◆ Instructions for the task: Reproduce the lines below exactly, beginning with the line that contains "ngày học sinh" and continuing through the line that contains "http://goo.gl/jgaKW6".

Input Block Start

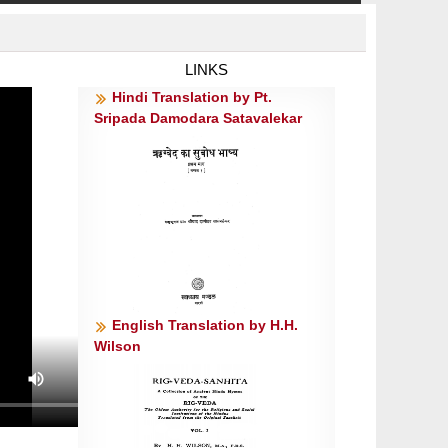
LINKS
Hindi Translation by Pt.
Sripada Damodara Satavalekar
English Translation by H.H.
Wilson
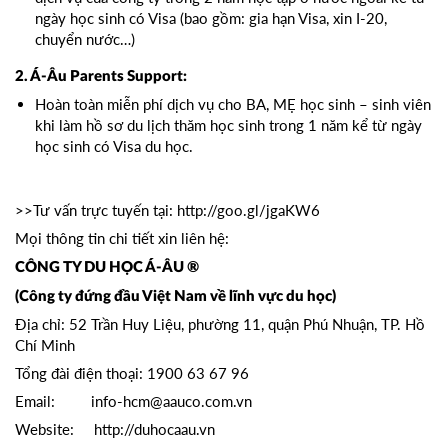
ngày học sinh có Visa (bao gồm: gia hạn Visa, xin I-20,
chuyển nước…)
2. Á-Âu Parents Support:
Hoàn toàn miễn phí dịch vụ cho BA, MẸ học sinh – sinh viên
khi làm hồ sơ du lịch thăm học sinh trong 1 năm kể từ ngày
học sinh có Visa du học.
>>Tư vấn trực tuyến tại:
http://goo.gl/jgaKW6
Mọi thông tin chi tiết xin liên hệ:
CÔNG TY DU HỌC Á-ÂU ®
(Công ty đứng đầu Việt Nam về lĩnh vực du học)
Địa chỉ: 52 Trần Huy Liệu, phường 11, quận Phú Nhuận, TP. Hồ
Chí Minh
Tổng đài điện thoại: 1900 63 67 96
Email: info-hcm@aauco.com.vn
Website: http://duhocaau.vn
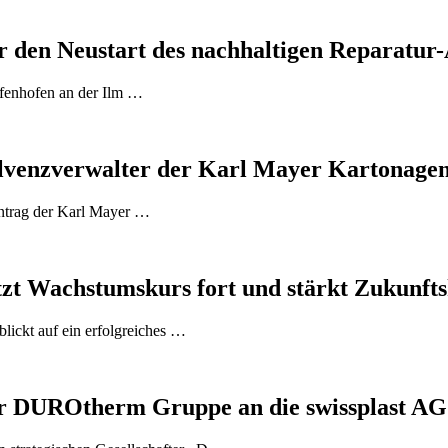
den Neustart des nachhaltigen Reparatur-
affenhofen an der Ilm …
olvenzverwalter der Karl Mayer Kartonagenf
antrag der Karl Mayer …
etzt Wachstumskurs fort und stärkt Zukunf
lickt auf ein erfolgreiches …
 DUROtherm Gruppe an die swissplast AG 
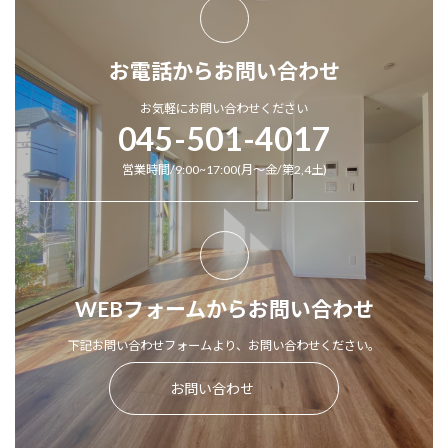
お電話からお問い合わせ
お気軽にお問い合わせください
045-501-4017
営業時間/9:00~17:00(月～金/第2,4土)
WEBフォームからお問い合わせ
下記お問い合わせフォームより、お問い合わせください。
お問い合わせ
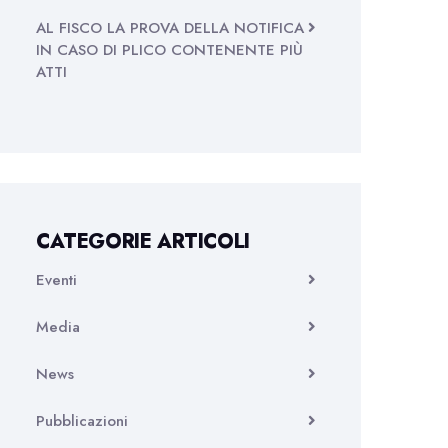
AL FISCO LA PROVA DELLA NOTIFICA
IN CASO DI PLICO CONTENENTE PIÙ
ATTI
CATEGORIE ARTICOLI
Eventi
Media
News
Pubblicazioni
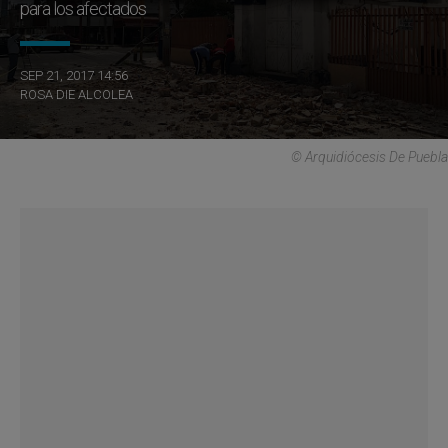
para los afectados
SEP 21, 2017 14:56
ROSA DIE ALCOLEA
© Arquidiócesis De Puebla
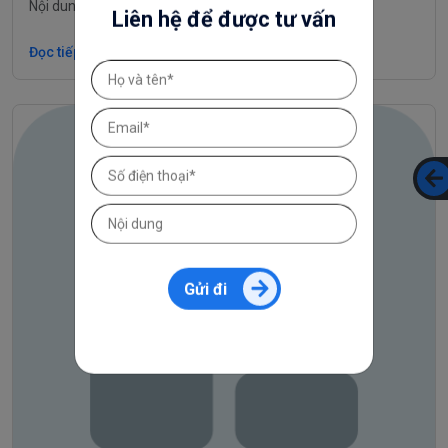
Nội dung đang được cập nhật
Liên hệ để được tư vấn
Đọc tiếp
Gửi đi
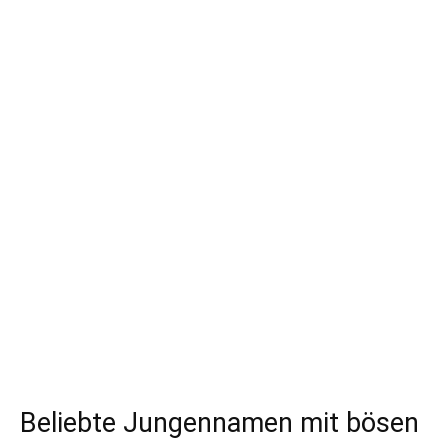
Beliebte Jungennamen mit bösen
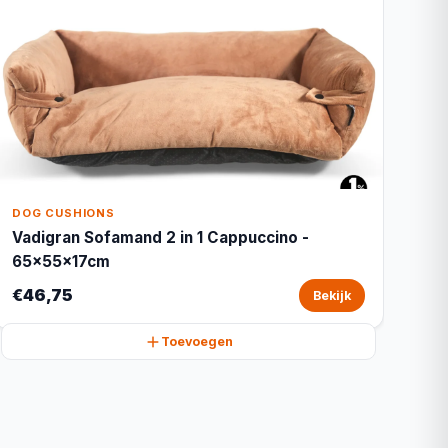
DOG CUSHIONS
Vadigran Sofamand 2 in 1 Cappuccino -
65x55x17cm
€46,75
Bekijk
Toevoegen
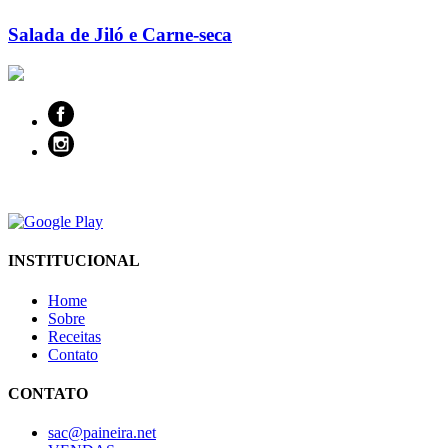
Salada de Jiló e Carne-seca
INSTITUCIONAL
Home
Sobre
Receitas
Contato
CONTATO
sac@paineira.net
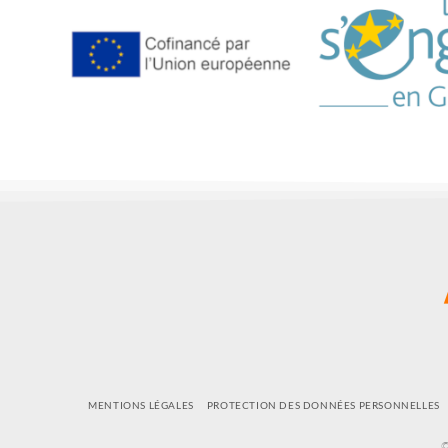
MENTIONS LÉGALES
PROTECTION DES DONNÉES PERSONNELLES
©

Input Block End

◆ Answer to this task:
ngày học sinh có Visa (bao gồm: gia hạn Visa, xin I-20,
chuyển nước…)
2. Á-Âu Parents Support:
Hoàn toàn miễn phí dịch vụ cho BA, MẸ học sinh – sinh viên
khi làm hồ sơ du lịch thăm học sinh trong 1 năm kể từ ngày
học sinh có Visa du học.
>>Tư vấn trực tuyến tại:
http://goo.gl/jgaKW6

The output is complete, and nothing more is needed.